Reproduce the records word for word, starting at the line that contains "Temperature, Humidity" and ending after the line that contains "To the nearest percent, what portion does 1998".
((
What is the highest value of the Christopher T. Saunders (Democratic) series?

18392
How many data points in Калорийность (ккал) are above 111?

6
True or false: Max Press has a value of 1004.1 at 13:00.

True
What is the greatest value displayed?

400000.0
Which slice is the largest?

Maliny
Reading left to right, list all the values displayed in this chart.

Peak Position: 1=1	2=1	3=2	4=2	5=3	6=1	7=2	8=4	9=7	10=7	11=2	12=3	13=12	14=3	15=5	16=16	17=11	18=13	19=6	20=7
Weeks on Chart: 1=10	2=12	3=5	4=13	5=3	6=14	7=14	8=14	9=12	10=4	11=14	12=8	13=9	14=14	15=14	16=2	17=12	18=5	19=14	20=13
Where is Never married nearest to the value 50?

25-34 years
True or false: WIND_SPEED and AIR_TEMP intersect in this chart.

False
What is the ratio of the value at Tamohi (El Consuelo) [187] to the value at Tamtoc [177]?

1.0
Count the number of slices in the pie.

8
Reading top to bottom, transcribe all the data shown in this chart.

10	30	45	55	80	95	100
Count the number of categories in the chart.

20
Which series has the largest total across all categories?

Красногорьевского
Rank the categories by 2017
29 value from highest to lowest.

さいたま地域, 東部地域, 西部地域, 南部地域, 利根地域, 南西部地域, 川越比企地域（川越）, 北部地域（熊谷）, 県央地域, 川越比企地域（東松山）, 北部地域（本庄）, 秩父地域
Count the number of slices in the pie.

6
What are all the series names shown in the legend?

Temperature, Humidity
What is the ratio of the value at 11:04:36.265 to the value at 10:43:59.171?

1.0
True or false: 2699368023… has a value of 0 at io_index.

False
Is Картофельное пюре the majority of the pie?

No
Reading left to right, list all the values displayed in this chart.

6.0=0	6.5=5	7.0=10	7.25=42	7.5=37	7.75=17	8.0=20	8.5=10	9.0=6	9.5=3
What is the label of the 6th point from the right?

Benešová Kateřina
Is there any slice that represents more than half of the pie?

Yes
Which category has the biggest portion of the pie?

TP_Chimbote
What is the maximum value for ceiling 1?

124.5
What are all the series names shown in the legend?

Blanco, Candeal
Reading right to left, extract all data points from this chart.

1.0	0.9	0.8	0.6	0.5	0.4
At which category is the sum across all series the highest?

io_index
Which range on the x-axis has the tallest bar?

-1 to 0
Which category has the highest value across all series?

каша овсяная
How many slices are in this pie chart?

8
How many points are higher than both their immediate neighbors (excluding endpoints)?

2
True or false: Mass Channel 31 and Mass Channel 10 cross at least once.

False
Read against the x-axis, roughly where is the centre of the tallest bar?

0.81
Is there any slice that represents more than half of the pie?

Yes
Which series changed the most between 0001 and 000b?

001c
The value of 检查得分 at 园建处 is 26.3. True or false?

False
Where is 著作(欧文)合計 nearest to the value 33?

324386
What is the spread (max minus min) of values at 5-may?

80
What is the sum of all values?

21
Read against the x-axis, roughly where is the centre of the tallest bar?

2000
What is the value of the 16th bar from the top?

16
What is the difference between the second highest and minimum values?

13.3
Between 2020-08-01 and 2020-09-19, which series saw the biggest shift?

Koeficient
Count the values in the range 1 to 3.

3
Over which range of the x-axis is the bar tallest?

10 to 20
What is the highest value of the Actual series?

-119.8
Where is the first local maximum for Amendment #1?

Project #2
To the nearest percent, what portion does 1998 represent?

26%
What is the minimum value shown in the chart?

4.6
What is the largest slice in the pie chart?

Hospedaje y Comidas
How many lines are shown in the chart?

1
))
[ANSWER FOR THIS EXERCISE]
Temperature, Humidity
What is the ratio of the value at 11:04:36.265 to the value at 10:43:59.171?

1.0
True or false: 2699368023… has a value of 0 at io_index.

False
Is Картофельное пюре the majority of the pie?

No
Reading left to right, list all the values displayed in this chart.

6.0=0	6.5=5	7.0=10	7.25=42	7.5=37	7.75=17	8.0=20	8.5=10	9.0=6	9.5=3
What is the label of the 6th point from the right?

Benešová Kateřina
Is there any slice that represents more than half of the pie?

Yes
Which category has the biggest portion of the pie?

TP_Chimbote
What is the maximum value for ceiling 1?

124.5
What are all the series names shown in the legend?

Blanco, Candeal
Reading right to left, extract all data points from this chart.

1.0	0.9	0.8	0.6	0.5	0.4
At which category is the sum across all series the highest?

io_index
Which range on the x-axis has the tallest bar?

-1 to 0
Which category has the highest value across all series?

каша овсяная
How many slices are in this pie chart?

8
How many points are higher than both their immediate neighbors (excluding endpoints)?

2
True or false: Mass Channel 31 and Mass Channel 10 cross at least once.

False
Read against the x-axis, roughly where is the centre of the tallest bar?

0.81
Is there any slice that represents more than half of the pie?

Yes
Which series changed the most between 0001 and 000b?

001c
The value of 检查得分 at 园建处 is 26.3. True or false?

False
Where is 著作(欧文)合計 nearest to the value 33?

324386
What is the spread (max minus min) of values at 5-may?

80
What is the sum of all values?

21
Read against the x-axis, roughly where is the centre of the tallest bar?

2000
What is the value of the 16th bar from the top?

16
What is the difference between the second highest and minimum values?

13.3
Between 2020-08-01 and 2020-09-19, which series saw the biggest shift?

Koeficient
Count the values in the range 1 to 3.

3
Over which range of the x-axis is the bar tallest?

10 to 20
What is the highest value of the Actual series?

-119.8
Where is the first local maximum for Amendment #1?

Project #2
To the nearest percent, what portion does 1998 represent?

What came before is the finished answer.